Georg Kostya übt seine Fingerfertigkeit

Der letzte Auftritt
Etwa drei Monate zuvor rennt Georg Kostya über die Theaterbühne. Er hat starke Schmerzen, doch aufgeben will er nicht. Am Nürnberger Lessingtheater spielt er an diesem Nachmittag den Detektiv Kid Appelbaum in "Der zauberhafte Gürtel". Von einer Ärztin hat der 23-Jährige zuvor eine starke Spritze bekommen, damit er die Inszenierung bis zum Ende durchhalten kann. Sein Schauspielkollege und Freund Hans Wilhelm Bartels erzählt im Nachhinein, dass er so erschrocken über Kostyas schmerzverzogenes Gesicht war, dass er kaum weiterspielen konnte. Nach der Vorstellung bricht der junge Mann hinter der Bühne schließlich zusammen.

Einen Tag später stellen die Ärzte die Diagnose, die das Ende seiner gerade erst begonnenen Karriere bedeutet: Kinderlähmung. Im Jahr zuvor drehte Kostya "Mein Sohn Michael" und "Immer wenn der Tag beginnt". Jetzt absolviert er täglich Gymnastikübungen, Elektrotherapie und bekommt Massagen. Obwohl der Schauspieler auf Rückschläge gefasst ist, kann er es kaum erwarten, wieder aufzutreten: "Ich habe den festen Willen, meinen Beruf wieder auszuüben", sagt er der Filmzeitschrift.

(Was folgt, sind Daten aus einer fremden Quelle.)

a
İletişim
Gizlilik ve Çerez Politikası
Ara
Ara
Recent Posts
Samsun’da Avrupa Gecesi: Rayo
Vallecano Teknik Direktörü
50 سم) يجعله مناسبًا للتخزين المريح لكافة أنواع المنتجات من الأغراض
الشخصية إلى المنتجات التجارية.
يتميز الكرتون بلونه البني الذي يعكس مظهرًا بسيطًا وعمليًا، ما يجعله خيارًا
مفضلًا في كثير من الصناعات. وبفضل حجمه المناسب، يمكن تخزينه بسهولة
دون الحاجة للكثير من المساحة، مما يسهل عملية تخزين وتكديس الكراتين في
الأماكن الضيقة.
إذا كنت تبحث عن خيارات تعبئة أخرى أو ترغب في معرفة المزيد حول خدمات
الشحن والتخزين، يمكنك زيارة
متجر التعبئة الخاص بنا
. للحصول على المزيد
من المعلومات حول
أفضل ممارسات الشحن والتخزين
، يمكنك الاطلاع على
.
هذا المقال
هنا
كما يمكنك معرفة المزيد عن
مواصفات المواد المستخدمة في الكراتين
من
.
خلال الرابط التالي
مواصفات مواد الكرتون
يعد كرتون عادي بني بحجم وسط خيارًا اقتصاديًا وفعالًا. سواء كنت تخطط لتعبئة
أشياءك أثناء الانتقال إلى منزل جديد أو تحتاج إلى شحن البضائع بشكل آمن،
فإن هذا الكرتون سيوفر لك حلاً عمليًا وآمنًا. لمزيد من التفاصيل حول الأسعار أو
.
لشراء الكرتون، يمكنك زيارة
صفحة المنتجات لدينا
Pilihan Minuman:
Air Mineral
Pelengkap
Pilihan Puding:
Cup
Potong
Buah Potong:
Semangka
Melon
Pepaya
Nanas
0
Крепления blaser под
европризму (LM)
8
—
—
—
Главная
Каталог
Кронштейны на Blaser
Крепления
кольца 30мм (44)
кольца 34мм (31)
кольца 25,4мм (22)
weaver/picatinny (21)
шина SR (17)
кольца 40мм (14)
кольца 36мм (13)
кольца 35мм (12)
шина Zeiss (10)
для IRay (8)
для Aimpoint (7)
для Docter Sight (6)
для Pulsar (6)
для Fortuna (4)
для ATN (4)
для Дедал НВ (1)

Georg Kostya bei der Rehabilitation

Georg Kostya bei der Rehabilitation

Zurück ins Leben
Georg Kostyas Mutter konnte die Schauspiel-Pläne ihres Sohnes nicht unterstützen und überzeugte ihn, zuerst eine Tischlerlehre zu absolvieren. Mit dem Gesellen-Abschluss in der Tasche, wechselte der 1935 in Brünn Geborene zur Schauspielerei. Er nahm Schauspielunterricht und war als Bühnenarbeiter am Theater tätig. Mit dem Gehalt seiner ersten Rolle zog er nach München und besuchte dort die Schauspielschule. 1957 bekam er erste Film-Rollen wie in "Immer wenn der Tag beginnt".

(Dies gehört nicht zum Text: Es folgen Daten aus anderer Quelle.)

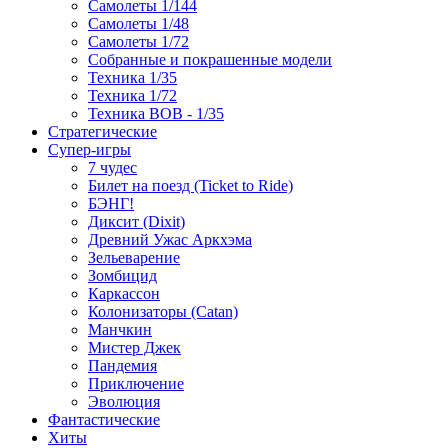
Самолеты 1/144
Самолеты 1/48
Самолеты 1/72
Собранные и покрашенные модели
Техника 1/35
Техника 1/72
Техника ВОВ - 1/35
Стратегические
Супер-игры
7 чудес
Билет на поезд (Ticket to Ride)
БЭНГ!
Диксит (Dixit)
Древний Ужас Аркхэма
Зельеварение
Зомбицид
Каркассон
Колонизаторы (Catan)
Манчкин
Мистер Джек
Пандемия
Приключение
Эволюция
Фантастические
Хиты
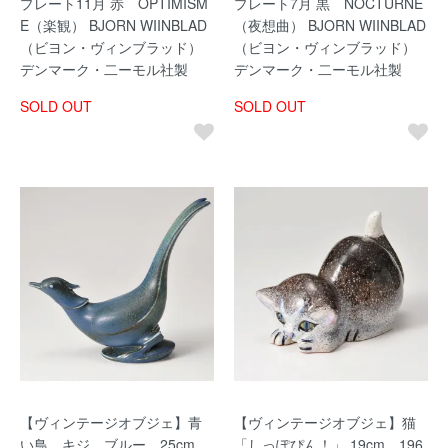
プレート11月 赤 OPTIMISM
プレート7月 黒 NOCTURNE
E（楽観） BJORN WIINBLAD
（夜想曲） BJORN WIINBLAD
（ビヨン・ヴィンブラッド）
（ビヨン・ヴィンブラッド）
デンマーク・二ーモル社製
デンマーク・二ーモル社製
SOLD OUT
SOLD OUT
【ヴィンテージオブジェ】青
【ヴィンテージオブジェ】猫
い鳥 キジ ブルー 25cm
「しっぽぴん！」 19cm 196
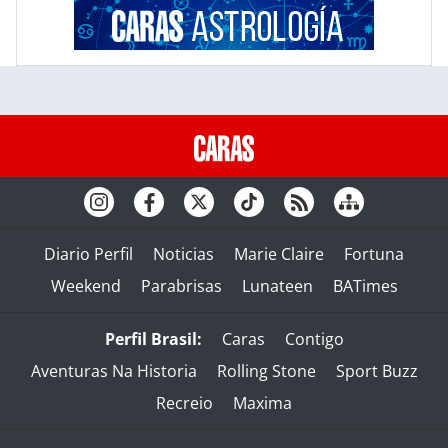
Diario Perfil
Noticias
Marie Claire
Fortuna
Weekend
Parabrisas
Lunateen
BATimes
Perfil Brasil:
Caras
Contigo
Aventuras Na Historia
Rolling Stone
Sport Buzz
Recreio
Maxima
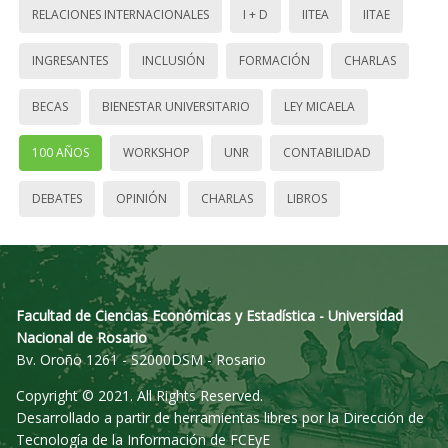
RELACIONES INTERNACIONALES
I + D
IITEA
IITAE
INGRESANTES
INCLUSIÓN
FORMACIÓN
CHARLAS
BECAS
BIENESTAR UNIVERSITARIO
LEY MICAELA
100 AÑOS
WORKSHOP
UNR
CONTABILIDAD
DEBATES
OPINIÓN
CHARLAS
LIBROS
Facultad de Ciencias Económicas y Estadística - Universidad
Nacional de Rosario
Bv. Oroño 1261 - S2000DSM - Rosario
Copyright © 2021. All Rights Reserved.
Desarrollado a partir de herramientas libres por la Dirección de
Tecnología de la Información de FCEyE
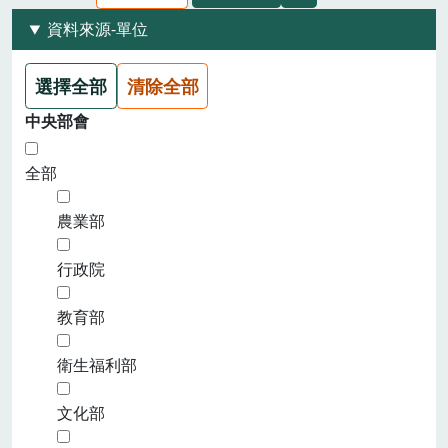
資料來源-單位
選擇全部
清除全部
中央部會
全部
農業部
行政院
教育部
衛生福利部
文化部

Nach Ausbruch der Kinderlähmung, konnte er seinem Beruf kaum noch nachgehen. Kostya sitzt seither im Rollstuhl. Einige Rollen folgten noch, etwa in "Mit 17 weint man nicht" und "Die schwarze Sonne". Bald fand der Schauspieler eine Alternative. Seit dem Sendestart des Bayerischen Rundfunks am 1. April 1971 war er bis 2005 als Radiomoderator tätig. Sein Schwerpunkt lag auf Rock'n'Roll. Unter anderem moderierte er die Sendung "Aus meiner Rocktasche". Danach zog sich der damals 70-Jährige zurück. Seinen Rollstuhl hat Kostya zum Markenzeichen gemacht und sich den Spitznamen 'Rolling Schorsch' gegeben.